Nothing but a number is wanted here: the count of lines in the data holding the word "middle".

***** Recorded information

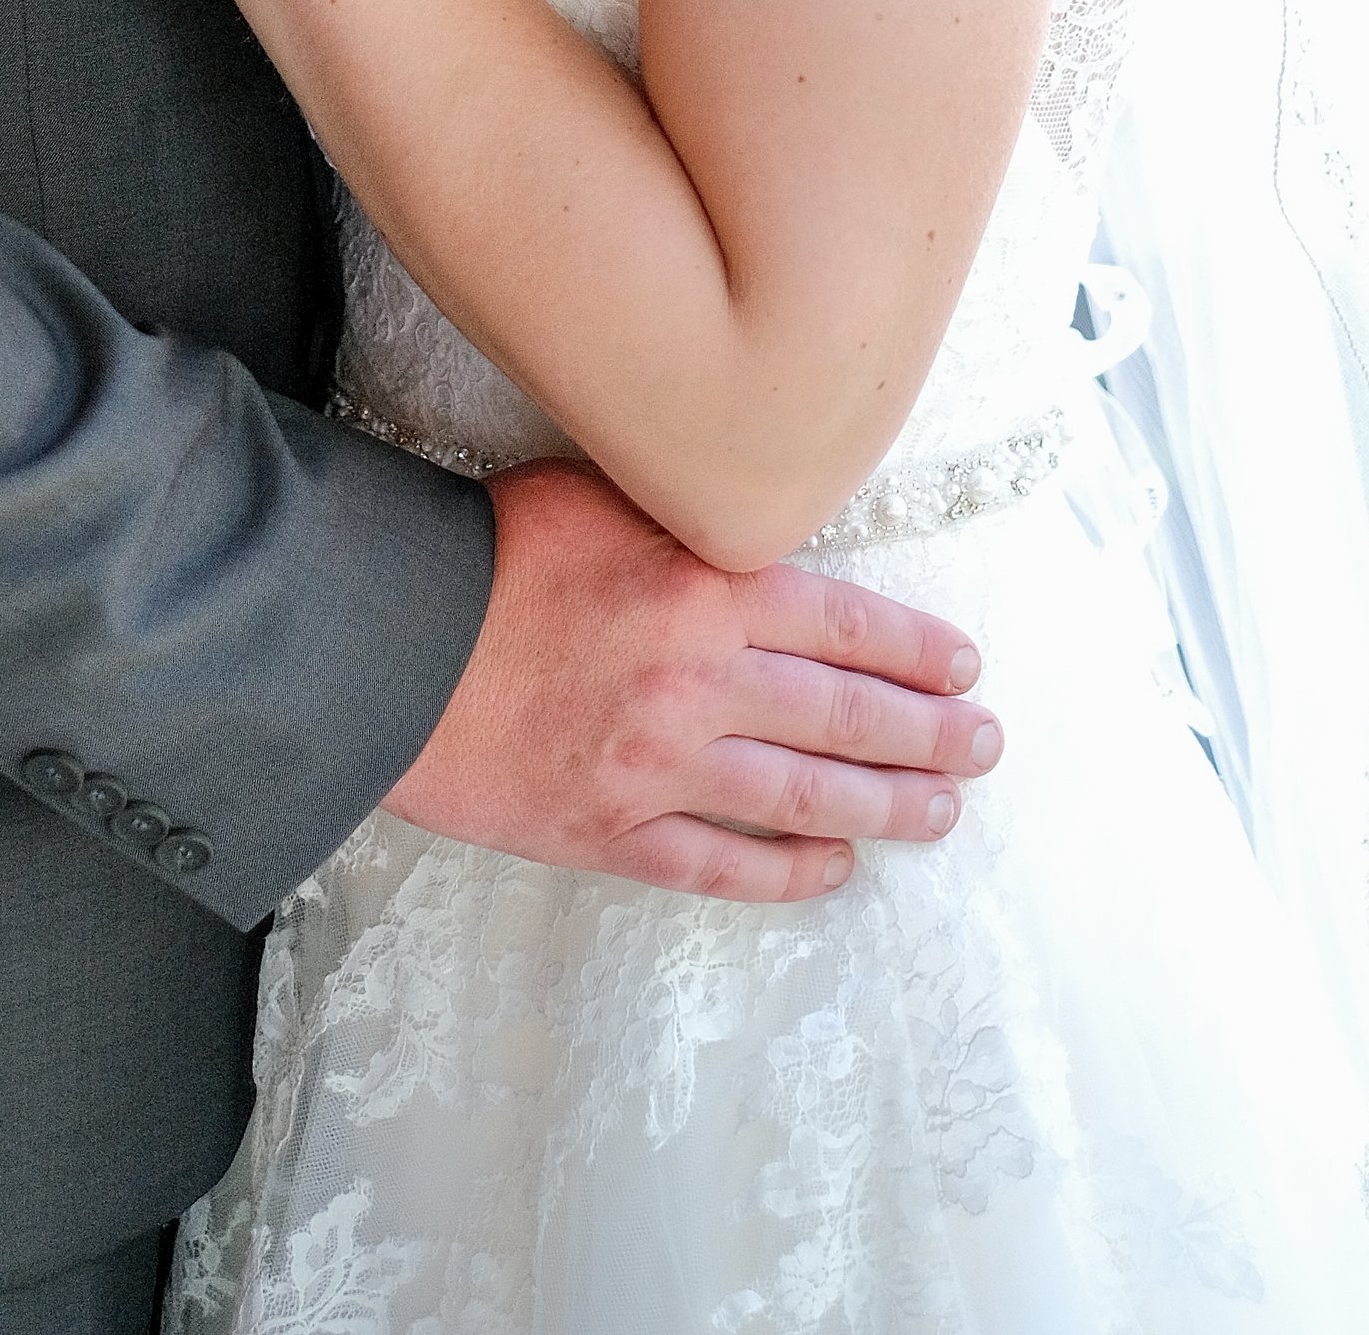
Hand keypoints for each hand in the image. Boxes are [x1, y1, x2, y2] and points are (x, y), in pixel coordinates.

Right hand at [392, 462, 1000, 900]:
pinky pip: (721, 868)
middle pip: (845, 716)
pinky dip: (786, 873)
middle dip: (929, 735)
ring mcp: (659, 769)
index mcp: (702, 589)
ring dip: (886, 808)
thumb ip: (687, 517)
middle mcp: (699, 683)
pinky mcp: (611, 831)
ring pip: (804, 799)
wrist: (384, 644)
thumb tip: (755, 518)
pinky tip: (833, 869)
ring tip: (941, 814)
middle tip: (984, 747)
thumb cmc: (486, 551)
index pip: (843, 622)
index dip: (913, 650)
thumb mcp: (600, 495)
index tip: (964, 666)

**********

### [Exercise answer]
4